Segment Open
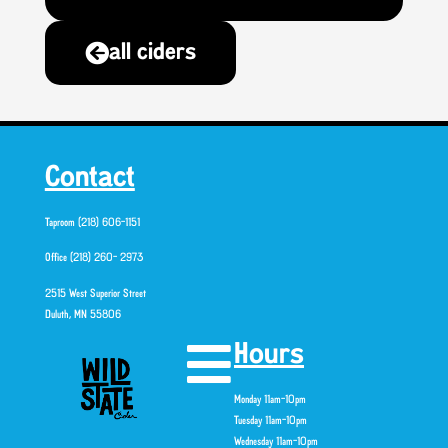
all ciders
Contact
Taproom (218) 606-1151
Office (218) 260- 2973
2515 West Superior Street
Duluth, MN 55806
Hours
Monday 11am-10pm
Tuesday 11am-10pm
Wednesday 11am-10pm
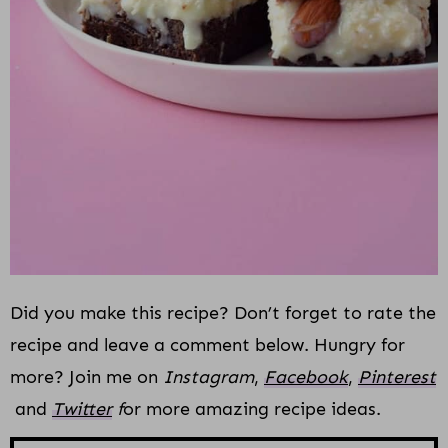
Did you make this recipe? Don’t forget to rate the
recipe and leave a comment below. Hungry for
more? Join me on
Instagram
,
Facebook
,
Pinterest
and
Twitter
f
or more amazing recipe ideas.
Segment Closed
Segment Open
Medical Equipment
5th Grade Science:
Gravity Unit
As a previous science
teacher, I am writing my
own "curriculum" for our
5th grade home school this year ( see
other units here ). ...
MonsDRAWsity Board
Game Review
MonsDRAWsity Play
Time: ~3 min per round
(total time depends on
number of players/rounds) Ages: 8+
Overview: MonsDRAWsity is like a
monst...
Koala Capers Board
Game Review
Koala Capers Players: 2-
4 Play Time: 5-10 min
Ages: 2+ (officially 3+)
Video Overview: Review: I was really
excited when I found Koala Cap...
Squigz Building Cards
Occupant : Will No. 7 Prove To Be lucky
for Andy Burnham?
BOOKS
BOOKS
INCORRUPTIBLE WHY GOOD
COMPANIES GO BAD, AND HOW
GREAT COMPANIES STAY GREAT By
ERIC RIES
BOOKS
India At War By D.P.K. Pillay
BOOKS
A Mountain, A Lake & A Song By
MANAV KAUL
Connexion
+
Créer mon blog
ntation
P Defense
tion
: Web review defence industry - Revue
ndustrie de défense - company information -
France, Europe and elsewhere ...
Segment Closed
__Exercise brief__.
Gather each line in these records that contains the string "Ages".

__Solution to this problem__.
number of players/rounds) Ages: 8+
Ages: 2+ (officially 3+)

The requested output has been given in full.